Centre for Accident Research and Road Safety Queensland (CARRS-Q), Queensland University of Technology (QUT), Brisbane, Queensland, Australia; Queensland University of Technology (QUT), Centre for Future Mobility, Brisbane, Queensland, Australia.
Centre for Accident Research and Road Safety Queensland (CARRS-Q), Queensland University of Technology (QUT), Brisbane, Queensland, Australia; Queensland University of Technology (QUT), Centre for Future Mobility, Brisbane, Queensland, Australia.
Accid Anal Prev. 2021 Mar;152:105970. doi: 10.1016/j.aap.2021.105970. Epub 2021 Feb 9.
This systematic review sought to assess older adult pedestrian injury severity, injury by anatomical location and incidence proportions, including comparisons to younger age groups when available and provide an analysis of the quality of the existing evidence. A structured search was conducted in PubMed, Embase, Scopus, CINAHL, PsycInfo, AMED, Web of Science, LILACS and TRID. STROBE was used to assess the reporting quality of the included studies. Random-effect model meta-analysis served to obtain pooled relative risk, incidence proportions and standardized mean differences for different outcomes due to pedestrian crashes comparing older and younger pedestrians, while meta-analyses could not be conducted for pedestrian falls. We screened 7460 records of which 60 studies (1,012,041 pedestrians) were included in the review. Injured pedestrians 60+ compared to those <60 were found to have a higher relative risk of severe injury (pooled relative risk RR 1.6, 95 % CI: 1.4-2.0 p < 0.001), critical care admission (pooled RR 1.5, 95 %CI: 1.3-1.8 p < 0.001), and fatality (pooled RR of 3.7, 95 % CI: 3.0-4.5 p < 0.001). Pedestrians 60+ also had higher incidence rates of pedestrian falls causing higher injury severity. GRADE was used to evaluate evidence quality, with the results suggesting that the overall quality of the evidence supporting these findings was low. Further research is needed to understand health risks associated with older pedestrian trauma and to develop effective risk management strategies.

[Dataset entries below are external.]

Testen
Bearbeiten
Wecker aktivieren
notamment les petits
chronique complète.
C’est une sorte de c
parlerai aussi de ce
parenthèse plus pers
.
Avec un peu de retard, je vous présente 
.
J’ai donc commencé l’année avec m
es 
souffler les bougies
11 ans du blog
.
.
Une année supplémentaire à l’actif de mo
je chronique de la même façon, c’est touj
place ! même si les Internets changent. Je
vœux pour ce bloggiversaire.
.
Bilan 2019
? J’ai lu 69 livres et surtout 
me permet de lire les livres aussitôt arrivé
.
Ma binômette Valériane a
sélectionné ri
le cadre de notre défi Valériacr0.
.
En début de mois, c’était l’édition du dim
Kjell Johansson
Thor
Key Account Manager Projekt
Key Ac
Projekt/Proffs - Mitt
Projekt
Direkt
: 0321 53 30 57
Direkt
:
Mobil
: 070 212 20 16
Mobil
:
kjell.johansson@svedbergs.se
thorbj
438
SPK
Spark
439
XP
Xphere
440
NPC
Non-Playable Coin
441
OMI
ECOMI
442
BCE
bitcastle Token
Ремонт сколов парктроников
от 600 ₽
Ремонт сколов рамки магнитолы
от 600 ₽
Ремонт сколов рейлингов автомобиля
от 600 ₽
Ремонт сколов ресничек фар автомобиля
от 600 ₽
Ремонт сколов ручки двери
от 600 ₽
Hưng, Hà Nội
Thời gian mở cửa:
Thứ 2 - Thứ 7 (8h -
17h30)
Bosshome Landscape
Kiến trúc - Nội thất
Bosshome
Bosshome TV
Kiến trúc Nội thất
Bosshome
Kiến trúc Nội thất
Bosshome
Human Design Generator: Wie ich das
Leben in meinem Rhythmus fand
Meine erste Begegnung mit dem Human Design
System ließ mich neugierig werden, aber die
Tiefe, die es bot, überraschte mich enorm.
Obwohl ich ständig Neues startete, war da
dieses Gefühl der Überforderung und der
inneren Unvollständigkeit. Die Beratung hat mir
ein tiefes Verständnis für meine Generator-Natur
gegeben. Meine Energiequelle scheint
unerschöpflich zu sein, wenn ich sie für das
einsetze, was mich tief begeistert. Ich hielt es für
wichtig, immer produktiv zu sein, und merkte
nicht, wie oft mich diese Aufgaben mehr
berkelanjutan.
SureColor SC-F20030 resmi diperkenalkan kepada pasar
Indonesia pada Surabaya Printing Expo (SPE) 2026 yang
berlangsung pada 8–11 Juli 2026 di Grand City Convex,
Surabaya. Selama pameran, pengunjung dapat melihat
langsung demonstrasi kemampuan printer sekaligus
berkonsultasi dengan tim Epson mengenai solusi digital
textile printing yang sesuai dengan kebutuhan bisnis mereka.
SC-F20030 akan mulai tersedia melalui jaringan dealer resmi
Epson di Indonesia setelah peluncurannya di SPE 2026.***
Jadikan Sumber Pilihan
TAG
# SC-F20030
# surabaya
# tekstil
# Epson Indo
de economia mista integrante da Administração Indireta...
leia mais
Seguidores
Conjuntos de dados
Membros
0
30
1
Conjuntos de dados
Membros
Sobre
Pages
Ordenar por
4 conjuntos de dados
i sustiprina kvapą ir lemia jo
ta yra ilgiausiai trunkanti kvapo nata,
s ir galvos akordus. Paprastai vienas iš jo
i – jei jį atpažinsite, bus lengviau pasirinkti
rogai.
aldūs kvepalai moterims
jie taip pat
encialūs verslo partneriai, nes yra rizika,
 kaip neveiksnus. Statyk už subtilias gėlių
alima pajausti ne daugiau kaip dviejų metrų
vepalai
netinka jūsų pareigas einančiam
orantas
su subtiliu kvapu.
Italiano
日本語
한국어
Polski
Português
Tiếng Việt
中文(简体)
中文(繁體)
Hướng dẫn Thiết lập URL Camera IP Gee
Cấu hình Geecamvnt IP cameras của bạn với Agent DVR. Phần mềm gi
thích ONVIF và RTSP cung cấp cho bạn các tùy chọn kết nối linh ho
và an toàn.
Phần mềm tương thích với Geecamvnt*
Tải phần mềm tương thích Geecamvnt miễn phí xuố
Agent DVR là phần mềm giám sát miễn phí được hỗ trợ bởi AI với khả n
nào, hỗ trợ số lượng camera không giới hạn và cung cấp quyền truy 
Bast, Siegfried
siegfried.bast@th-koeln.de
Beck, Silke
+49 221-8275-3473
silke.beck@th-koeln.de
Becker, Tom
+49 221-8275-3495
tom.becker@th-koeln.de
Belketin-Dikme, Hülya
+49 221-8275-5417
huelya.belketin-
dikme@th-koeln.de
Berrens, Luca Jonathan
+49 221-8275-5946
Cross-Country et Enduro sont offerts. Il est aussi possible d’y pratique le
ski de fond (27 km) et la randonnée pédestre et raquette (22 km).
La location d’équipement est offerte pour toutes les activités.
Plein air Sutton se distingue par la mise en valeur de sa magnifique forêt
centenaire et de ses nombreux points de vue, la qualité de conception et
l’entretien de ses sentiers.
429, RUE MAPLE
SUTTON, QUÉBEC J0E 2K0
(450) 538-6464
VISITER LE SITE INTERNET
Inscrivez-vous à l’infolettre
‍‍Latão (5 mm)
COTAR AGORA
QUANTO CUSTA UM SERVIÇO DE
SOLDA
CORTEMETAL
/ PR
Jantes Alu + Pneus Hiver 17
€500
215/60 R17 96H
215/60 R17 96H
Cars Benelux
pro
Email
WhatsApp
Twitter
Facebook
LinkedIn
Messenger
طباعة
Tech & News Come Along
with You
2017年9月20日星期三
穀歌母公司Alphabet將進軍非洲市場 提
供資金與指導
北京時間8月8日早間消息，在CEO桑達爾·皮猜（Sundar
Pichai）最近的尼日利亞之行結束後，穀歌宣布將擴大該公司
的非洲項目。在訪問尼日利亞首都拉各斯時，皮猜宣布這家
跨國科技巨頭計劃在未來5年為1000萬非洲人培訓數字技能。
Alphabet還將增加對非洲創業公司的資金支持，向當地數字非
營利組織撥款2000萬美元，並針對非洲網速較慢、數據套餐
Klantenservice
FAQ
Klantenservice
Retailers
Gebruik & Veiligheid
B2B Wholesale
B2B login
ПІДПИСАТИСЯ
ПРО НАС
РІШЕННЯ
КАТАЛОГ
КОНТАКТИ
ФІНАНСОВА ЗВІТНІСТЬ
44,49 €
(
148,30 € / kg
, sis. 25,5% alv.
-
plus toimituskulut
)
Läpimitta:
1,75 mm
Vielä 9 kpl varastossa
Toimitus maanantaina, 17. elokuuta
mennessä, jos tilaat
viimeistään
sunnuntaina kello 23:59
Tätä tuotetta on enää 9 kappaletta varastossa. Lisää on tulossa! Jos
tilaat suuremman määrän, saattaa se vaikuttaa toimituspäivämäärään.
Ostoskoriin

本系统评价旨在评估老年行人受伤严重程度、受伤部位和发生率比例,包括与年轻人群组进行比较(如适用),并对现有证据质量进行分析。在 PubMed、Embase、Scopus、CINAHL、PsycInfo、AMED、Web of Science、LILACS 和 TRID 中进行了结构化检索。使用 STROBE 评估纳入研究的报告质量。由于行人碰撞,对于比较老年和年轻行人的不同结局,使用随机效应模型荟萃分析得出汇总相对风险、发生率比例和标准化均数差值,而对于行人跌倒,无法进行荟萃分析。我们筛选了 7460 条记录,其中 60 项研究(1,012,041 名行人)纳入了本次综述。与<60 岁的行人相比,受伤的 60 岁以上行人发生严重伤害的相对风险更高(汇总相对风险 RR 1.6,95 %CI:1.4-2.0 p < 0.001)、需要重症监护(汇总 RR 1.5,95 %CI:1.3-1.8 p < 0.001)和死亡(汇总 RR 3.7,95 %CI:3.0-4.5 p < 0.001)的风险更高。60 岁以上的行人跌倒发生率更高,导致受伤严重程度更高。使用 GRADE 评估证据质量,结果表明,支持这些发现的证据整体质量较低。需要进一步研究以了解与老年行人创伤相关的健康风险,并制定有效的风险管理策略。